É possível ser feliz se não alcançarmos as metas? É possível viajar para mais perto? Ainda existe um sítio de família onde se possa encontrar os primos, brincar na lama e desenhar com gizes coloridos em lousas verdes?
Numa folha qualquer, eu desenho um navio de partida
Com alguns bons amigos, bebendo de bem com a vida
De uma América a outra, consigo passar num segundo
Giro um simples compasso e num círculo eu faço o mundo
Um menino caminha e caminhando chega no muro
E ali logo em frente, a esperar pela gente, o futuro está
Quando nossas crianças se deparam com os muros da vida, percebemos que não foram treinadas a resolver situações-problema da vida real. Acontecem situações de conflito e há uma constatação assustadora: uma geração inteira sob o triste diagnóstico de “intolerância à frustração”.

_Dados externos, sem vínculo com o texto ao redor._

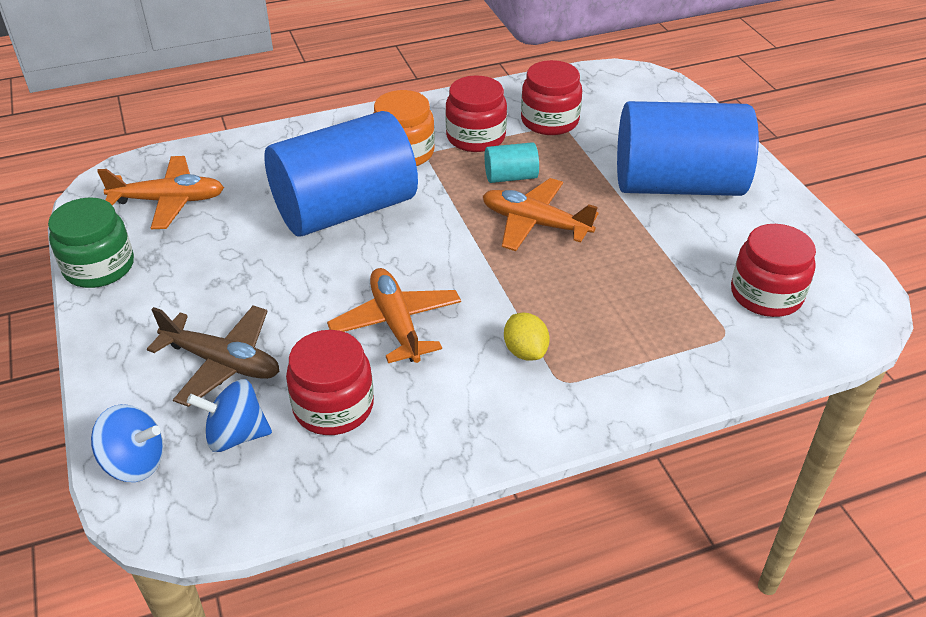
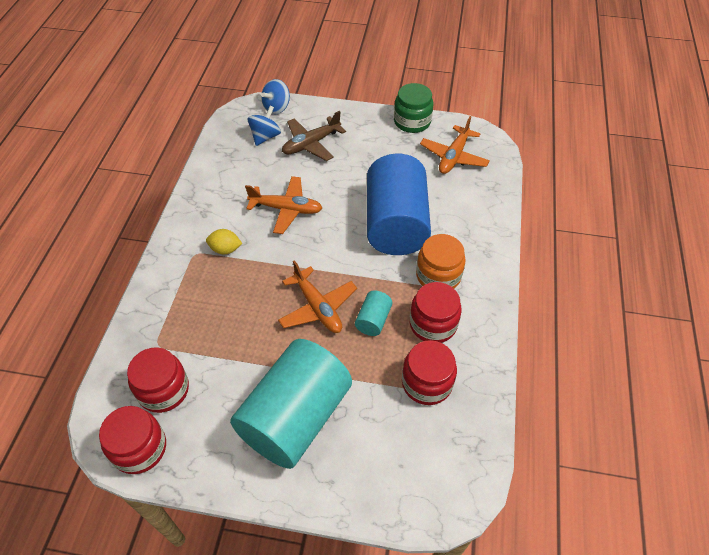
camera: 120 degrees right, 10 degrees up
(333, 406) = (254, 169): red jar -> red jar (139, 448)
(535, 223) = (317, 307): orange plane -> orange plane turned 90 degrees clockwise
(677, 185) = (295, 417): blue cylinder -> turquoise cylinder

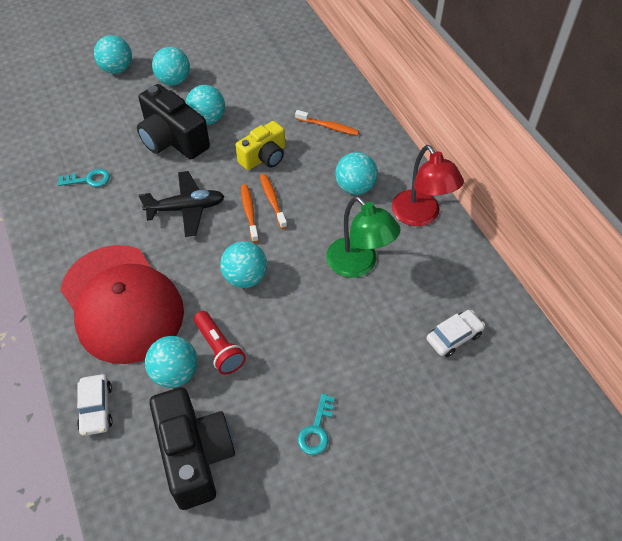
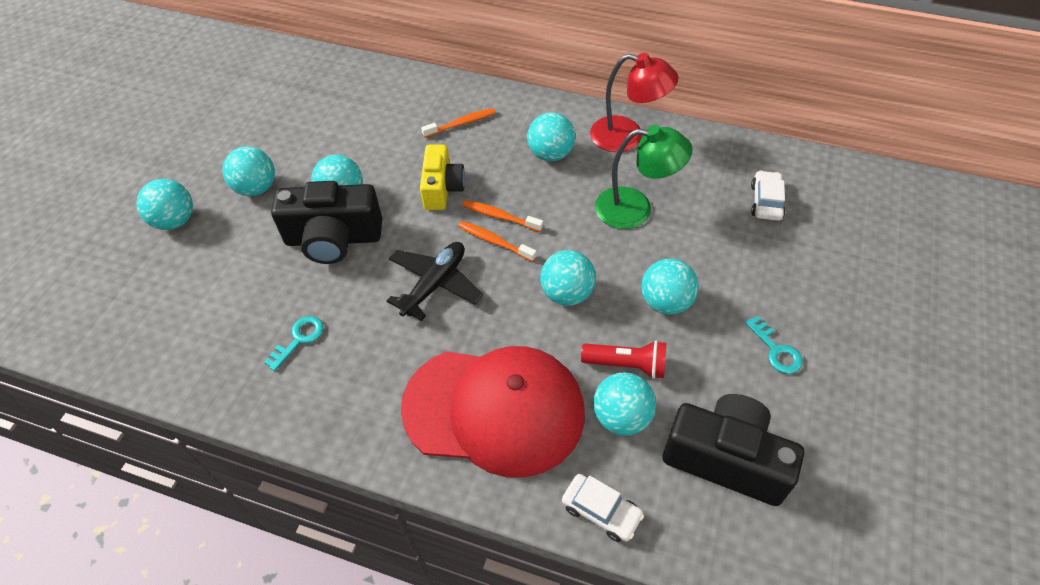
camera: 45 degrees left, 0 degrees up
(293, 336) = (665, 302): none -> turquoise ball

Basta uma avaliação oral, uma nota baixa, uma provocação maliciosa de um colega espertão para que a autoestima e autoconfiança, construídas como castelos de areia, sejam eliminadas, imersas numa onda de depressão.

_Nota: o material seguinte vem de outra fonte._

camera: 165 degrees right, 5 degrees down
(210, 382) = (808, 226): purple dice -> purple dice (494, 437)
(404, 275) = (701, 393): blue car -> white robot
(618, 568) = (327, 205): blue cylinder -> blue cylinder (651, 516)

O muro com o qual nossas crianças se deparam não tem nada de rosa ou grená. Maior e mais forte do que a Muralha da China, ele aparece como um imenso obstáculo à realização dos sonhos infantis, digo, sonhos adultos projetados sobre uma criança que se esqueceu de como sonhar! E sonhar quando, se não havia sido permitido o ócio criativo, a recarga completa de sua bateria humana, em que é preciso encarar o NADA para se conquistar o TUDO?
Vejo, claramente, os tijolos desse muro expostos, revelando a sua marca em letras colossais: EXCESSOS.
E o futuro é uma astronave que tentamos pilotar
Não tem tempo, nem piedade, nem tem hora de chegar
Sem pedir licença muda a nossa vida
E depois convida a rir ou chorar
Nessa estrada não nos cabe conhecer ou ver o que virá
O fim dela, ninguém sabe bem ao certo onde vai dar
Vamos todos numa linda passarela
De uma aquarela que um dia, enfim, descolorirá
Que descolorirá…
Não há nada mais triste do que assistir ao sumiço das aquarelas, ao desbotamento da infância, ao surgimento de uma vida quase inteiramente adulta, não madura, que passa do verde ao podre, enlatada, artificial e sem significado, que descolorirá… até se apagar.
Bora desligar o celular, guardar as agendas na gaveta e sair dos edifícios para ver o céu azul de inverno; sentir o sol aquecer a nossa família, timidamente; brincar de ver dinossauros nas nuvens e (re)viver a infância, enquanto há cores sem pixels!